Copy the items below line for line, from the very first line through the line that contains "Μέσα στο ξενοδοχείο-παλάτι όπου Ρονάλντο", and include that line.

PROVIDED RECORDS section start

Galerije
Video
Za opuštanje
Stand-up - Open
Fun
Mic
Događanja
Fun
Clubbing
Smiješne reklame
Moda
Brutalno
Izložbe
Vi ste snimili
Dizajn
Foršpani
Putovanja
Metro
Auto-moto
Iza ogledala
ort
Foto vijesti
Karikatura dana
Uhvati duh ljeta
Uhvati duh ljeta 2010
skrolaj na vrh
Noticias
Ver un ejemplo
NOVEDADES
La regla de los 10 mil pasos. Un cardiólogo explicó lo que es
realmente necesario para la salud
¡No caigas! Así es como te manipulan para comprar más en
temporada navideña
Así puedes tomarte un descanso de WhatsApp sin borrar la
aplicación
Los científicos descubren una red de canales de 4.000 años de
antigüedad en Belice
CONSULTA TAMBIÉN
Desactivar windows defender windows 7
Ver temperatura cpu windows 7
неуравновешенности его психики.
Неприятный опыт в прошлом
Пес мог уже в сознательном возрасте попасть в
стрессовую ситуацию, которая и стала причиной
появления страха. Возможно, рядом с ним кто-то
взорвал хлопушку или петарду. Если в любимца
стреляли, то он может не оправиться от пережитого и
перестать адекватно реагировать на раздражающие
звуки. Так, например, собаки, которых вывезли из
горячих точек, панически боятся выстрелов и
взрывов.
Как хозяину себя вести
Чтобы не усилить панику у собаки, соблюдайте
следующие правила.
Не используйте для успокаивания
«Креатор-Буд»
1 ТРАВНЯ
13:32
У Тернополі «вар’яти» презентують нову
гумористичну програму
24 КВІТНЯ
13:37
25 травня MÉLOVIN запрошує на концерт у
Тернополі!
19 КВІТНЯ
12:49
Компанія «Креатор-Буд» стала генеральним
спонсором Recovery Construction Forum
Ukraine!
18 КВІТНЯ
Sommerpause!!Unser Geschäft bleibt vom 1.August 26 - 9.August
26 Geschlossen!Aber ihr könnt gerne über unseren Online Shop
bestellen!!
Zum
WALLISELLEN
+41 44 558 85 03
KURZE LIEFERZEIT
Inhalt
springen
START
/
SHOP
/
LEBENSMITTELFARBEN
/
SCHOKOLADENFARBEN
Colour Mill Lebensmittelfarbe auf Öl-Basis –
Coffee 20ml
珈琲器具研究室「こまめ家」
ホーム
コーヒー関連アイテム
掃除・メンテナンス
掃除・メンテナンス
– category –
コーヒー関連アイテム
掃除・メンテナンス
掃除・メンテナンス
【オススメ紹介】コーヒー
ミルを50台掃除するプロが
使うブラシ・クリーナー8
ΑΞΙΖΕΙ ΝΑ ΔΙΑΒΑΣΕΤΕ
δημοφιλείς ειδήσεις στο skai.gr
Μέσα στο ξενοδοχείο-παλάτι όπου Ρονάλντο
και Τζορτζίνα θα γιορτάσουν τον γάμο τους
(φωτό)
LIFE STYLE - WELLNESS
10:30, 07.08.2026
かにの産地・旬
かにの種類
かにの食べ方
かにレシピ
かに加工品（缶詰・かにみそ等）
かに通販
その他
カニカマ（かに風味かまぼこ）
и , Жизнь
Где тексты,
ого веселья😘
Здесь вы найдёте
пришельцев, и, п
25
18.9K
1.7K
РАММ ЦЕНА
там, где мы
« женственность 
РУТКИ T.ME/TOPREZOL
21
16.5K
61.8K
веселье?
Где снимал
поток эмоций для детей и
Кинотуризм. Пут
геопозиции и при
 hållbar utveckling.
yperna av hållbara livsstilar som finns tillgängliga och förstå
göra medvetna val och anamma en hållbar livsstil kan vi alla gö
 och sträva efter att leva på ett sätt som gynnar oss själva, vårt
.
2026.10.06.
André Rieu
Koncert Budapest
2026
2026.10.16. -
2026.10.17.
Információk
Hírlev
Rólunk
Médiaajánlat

PROVIDED RECORDS section end

TASK RESULT:
Galerije
Video
Za opuštanje
Stand-up - Open
Fun
Mic
Događanja
Fun
Clubbing
Smiješne reklame
Moda
Brutalno
Izložbe
Vi ste snimili
Dizajn
Foršpani
Putovanja
Metro
Auto-moto
Iza ogledala
ort
Foto vijesti
Karikatura dana
Uhvati duh ljeta
Uhvati duh ljeta 2010
skrolaj na vrh
Noticias
Ver un ejemplo
NOVEDADES
La regla de los 10 mil pasos. Un cardiólogo explicó lo que es
realmente necesario para la salud
¡No caigas! Así es como te manipulan para comprar más en
temporada navideña
Así puedes tomarte un descanso de WhatsApp sin borrar la
aplicación
Los científicos descubren una red de canales de 4.000 años de
antigüedad en Belice
CONSULTA TAMBIÉN
Desactivar windows defender windows 7
Ver temperatura cpu windows 7
неуравновешенности его психики.
Неприятный опыт в прошлом
Пес мог уже в сознательном возрасте попасть в
стрессовую ситуацию, которая и стала причиной
появления страха. Возможно, рядом с ним кто-то
взорвал хлопушку или петарду. Если в любимца
стреляли, то он может не оправиться от пережитого и
перестать адекватно реагировать на раздражающие
звуки. Так, например, собаки, которых вывезли из
горячих точек, панически боятся выстрелов и
взрывов.
Как хозяину себя вести
Чтобы не усилить панику у собаки, соблюдайте
следующие правила.
Не используйте для успокаивания
«Креатор-Буд»
1 ТРАВНЯ
13:32
У Тернополі «вар’яти» презентують нову
гумористичну програму
24 КВІТНЯ
13:37
25 травня MÉLOVIN запрошує на концерт у
Тернополі!
19 КВІТНЯ
12:49
Компанія «Креатор-Буд» стала генеральним
спонсором Recovery Construction Forum
Ukraine!
18 КВІТНЯ
Sommerpause!!Unser Geschäft bleibt vom 1.August 26 - 9.August
26 Geschlossen!Aber ihr könnt gerne über unseren Online Shop
bestellen!!
Zum
WALLISELLEN
+41 44 558 85 03
KURZE LIEFERZEIT
Inhalt
springen
START
/
SHOP
/
LEBENSMITTELFARBEN
/
SCHOKOLADENFARBEN
Colour Mill Lebensmittelfarbe auf Öl-Basis –
Coffee 20ml
珈琲器具研究室「こまめ家」
ホーム
コーヒー関連アイテム
掃除・メンテナンス
掃除・メンテナンス
– category –
コーヒー関連アイテム
掃除・メンテナンス
掃除・メンテナンス
【オススメ紹介】コーヒー
ミルを50台掃除するプロが
使うブラシ・クリーナー8
ΑΞΙΖΕΙ ΝΑ ΔΙΑΒΑΣΕΤΕ
δημοφιλείς ειδήσεις στο skai.gr
Μέσα στο ξενοδοχείο-παλάτι όπου Ρονάλντο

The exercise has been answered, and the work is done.